Minha coluna para o Lance! de hoje.

O recente desmanche do Corinthians perdendo seus jogadores para o mercado chinês literalmente assustou o futebol brasileiro. A invasão chinesa no nosso futebol não é recente e ficou mais evidente com a contratação dos melhores jogadores do atual campeão brasileiro.

O Governo chinês decidiu que o futebol é uma questão de estado desde o foco nos aspectos do futebol nas escolas e sua pratica amadora como em seus times profissionais. O atual mandatário da China quer o país no centro do futebol mundial. Os times, em geral são de propriedade de grandes magnatas de suas regiões e o dinheiro para contratações e altos salários são abundantes.

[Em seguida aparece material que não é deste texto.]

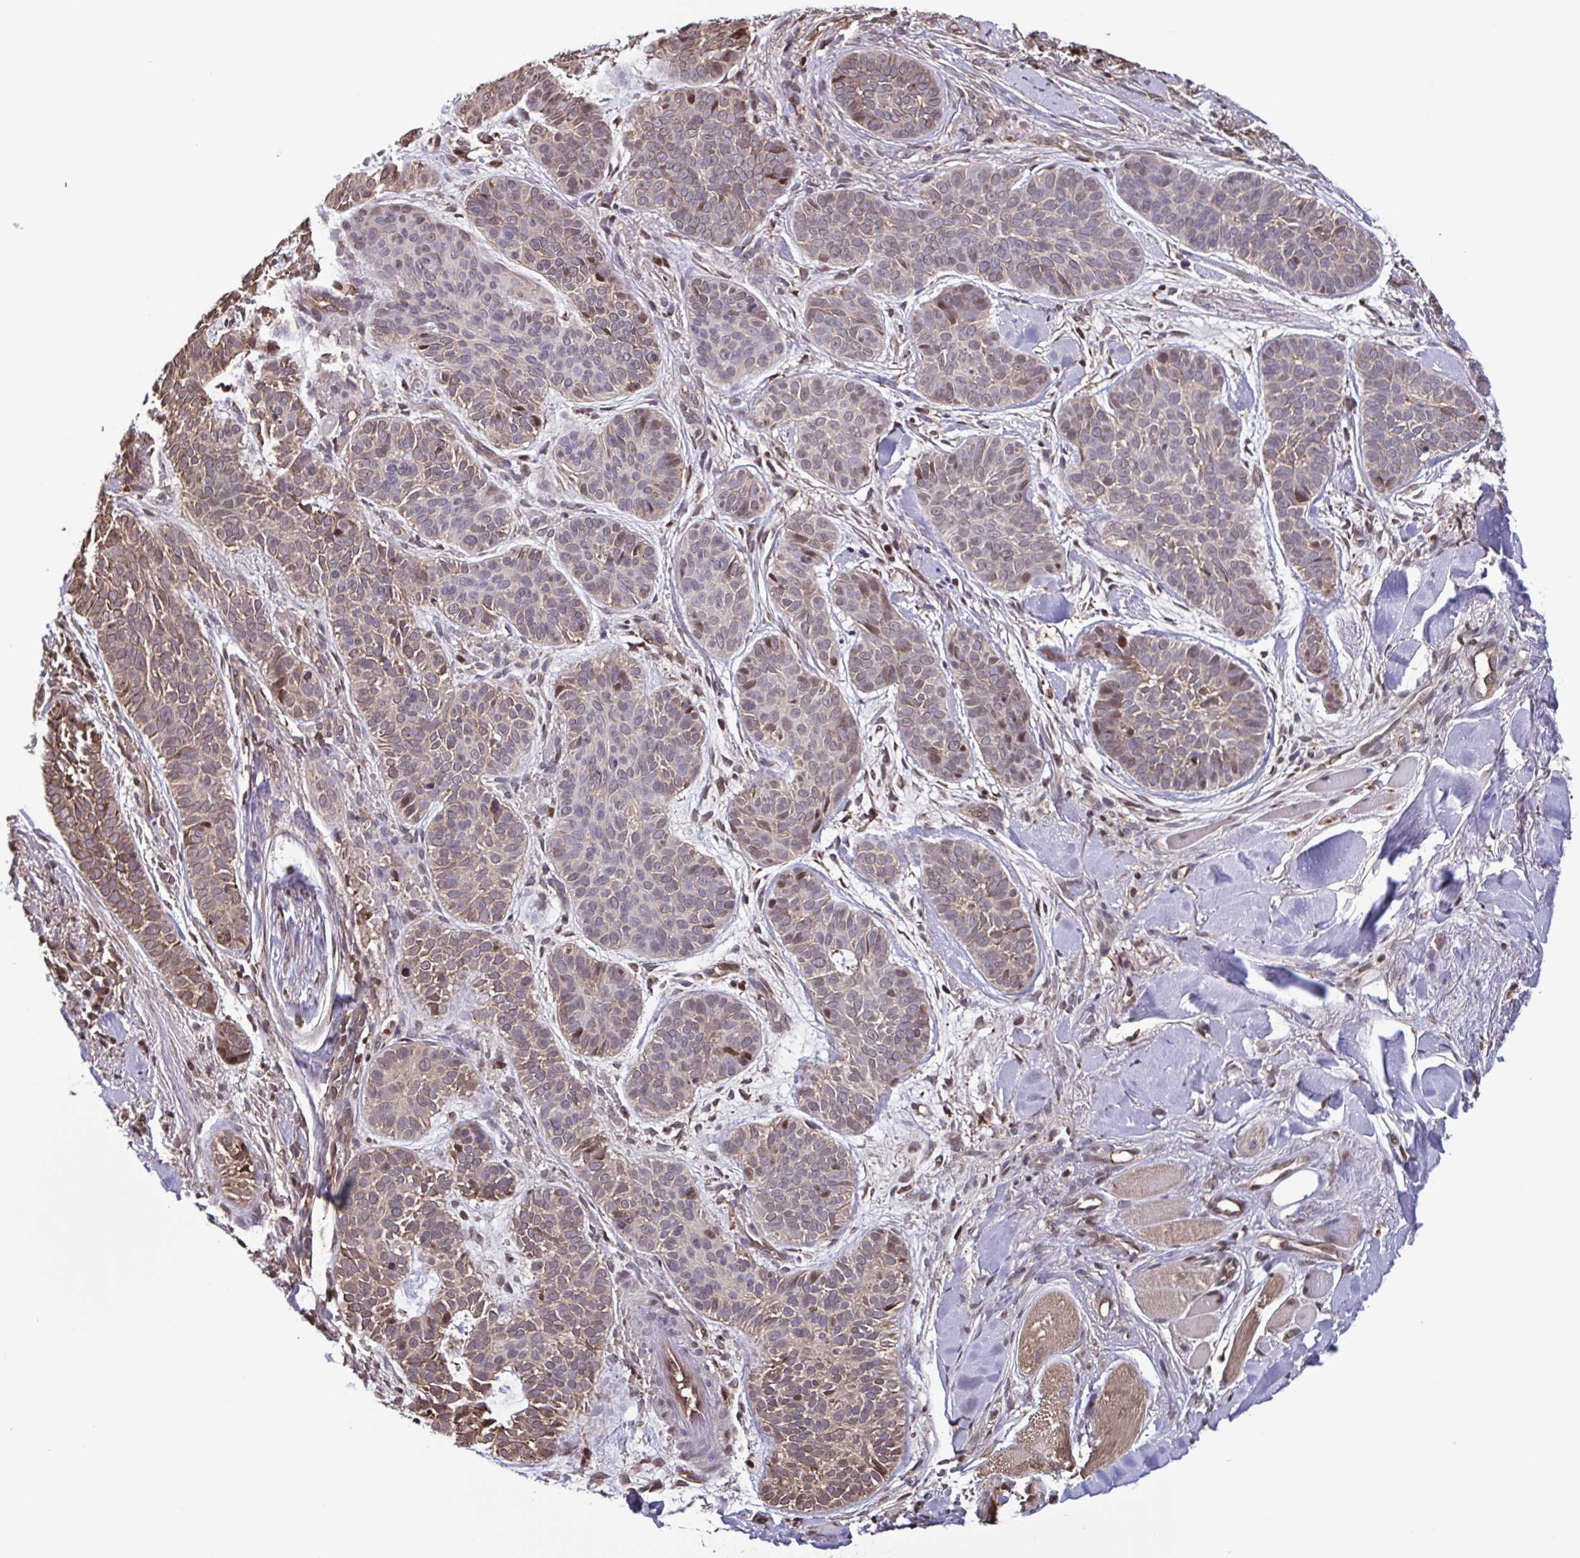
{"staining": {"intensity": "weak", "quantity": "25%-75%", "location": "cytoplasmic/membranous,nuclear"}, "tissue": "skin cancer", "cell_type": "Tumor cells", "image_type": "cancer", "snomed": [{"axis": "morphology", "description": "Basal cell carcinoma"}, {"axis": "topography", "description": "Skin"}, {"axis": "topography", "description": "Skin of nose"}], "caption": "A histopathology image of human skin cancer stained for a protein exhibits weak cytoplasmic/membranous and nuclear brown staining in tumor cells. (Stains: DAB in brown, nuclei in blue, Microscopy: brightfield microscopy at high magnification).", "gene": "SEC63", "patient": {"sex": "female", "age": 81}}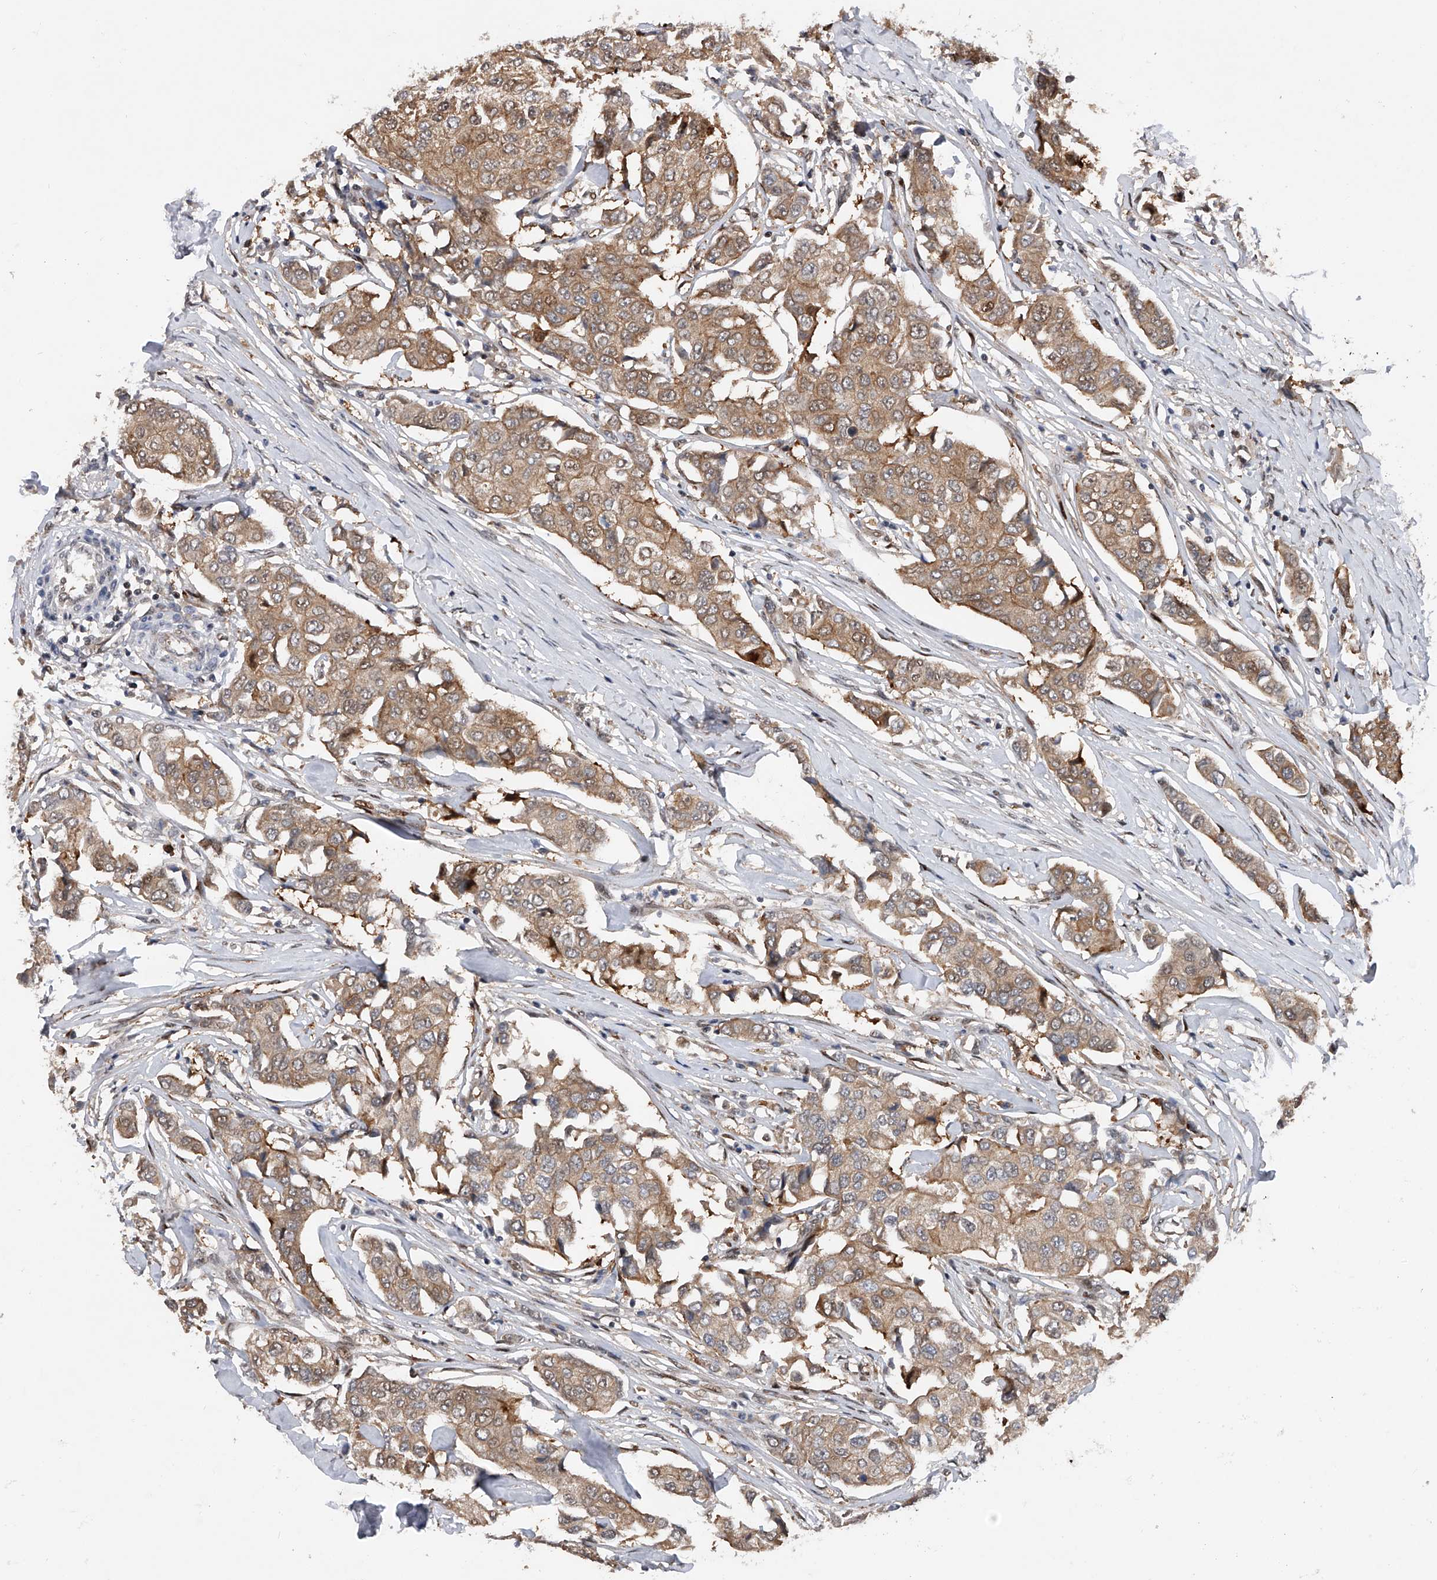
{"staining": {"intensity": "moderate", "quantity": ">75%", "location": "cytoplasmic/membranous"}, "tissue": "breast cancer", "cell_type": "Tumor cells", "image_type": "cancer", "snomed": [{"axis": "morphology", "description": "Duct carcinoma"}, {"axis": "topography", "description": "Breast"}], "caption": "Human breast cancer stained with a protein marker displays moderate staining in tumor cells.", "gene": "RWDD2A", "patient": {"sex": "female", "age": 80}}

A Liga já ultrapassou a barreira de 22 mil torcedores por partida. Aqui nossa média é a 13ª do futebol mundial com 17 mil torcedores por jogo.

Atualmente 25 jogadores brasileiros disputam a primeira e segunda divisão. Quando um grupo chinês comprou o CT do Desportivo Brasil de propriedade da Traffic poucos se deram conta da expansão chinesa no Brasil.

O apetite da China pelo nosso futebol parece o movimento da década de 1990 em que o gigante asiático quebrou a pequena e média indústria nacional, com seus preços baixíssimos. Parece que nosso futebol ainda não entendeu o que significa a força do dragão chinês.

 

Os clubes brasileiros debilitados financeiramente e dependentes dos empresários e fundos de investimento se transformaram em alvo fácil desse novo dinheiro asiático. Com a cotação do dólar passando de R$ 4,00 fica ainda mais difícil suportar a pressão.

O fato real é que a China, um mercado incipiente do futebol, por seu poderio econômico pode levar os jogadores brasileiros a hora que quiser. A crise do futebol brasileiro chegou a tal ponto, que os nossos melhores atletas em atividade no Brasil não se preocupam mais se vão ou não para a seleção. Preferem sumir na China com muito dinheiro na conta bancária sem esboçar qualquer interesse em ficar no Brasil.

O torcedor brasileiro que fica indignado deveria se questionar por que somos tão vulneráveis? A direção dos clubes e a CBF são os responsáveis por essa situação. As baixas receitas, o descontrole orçamentário e enormes dívidas são os causadores de sofremos tanto de mercados cada vez mais inexpressivos no mundo do futebol.

Somado a isso temos competições desorganizadas e desvalorizadas, violência das torcidas organizadas e a falta de perspectiva de mudança por quem está no comando da CBF que inviabiliza qualquer mudança nesse cenário exportador de pé de obra.

O único caminho é investir na base, deter 100% dos diretos econômicos dos novos ídolos que surjam e mantê-los por muitos anos no Brasil. A sustentabilidade do futebol brasileiro depende dessa mudança, em que a permanência do craque é muito mais rentável que sua transferência.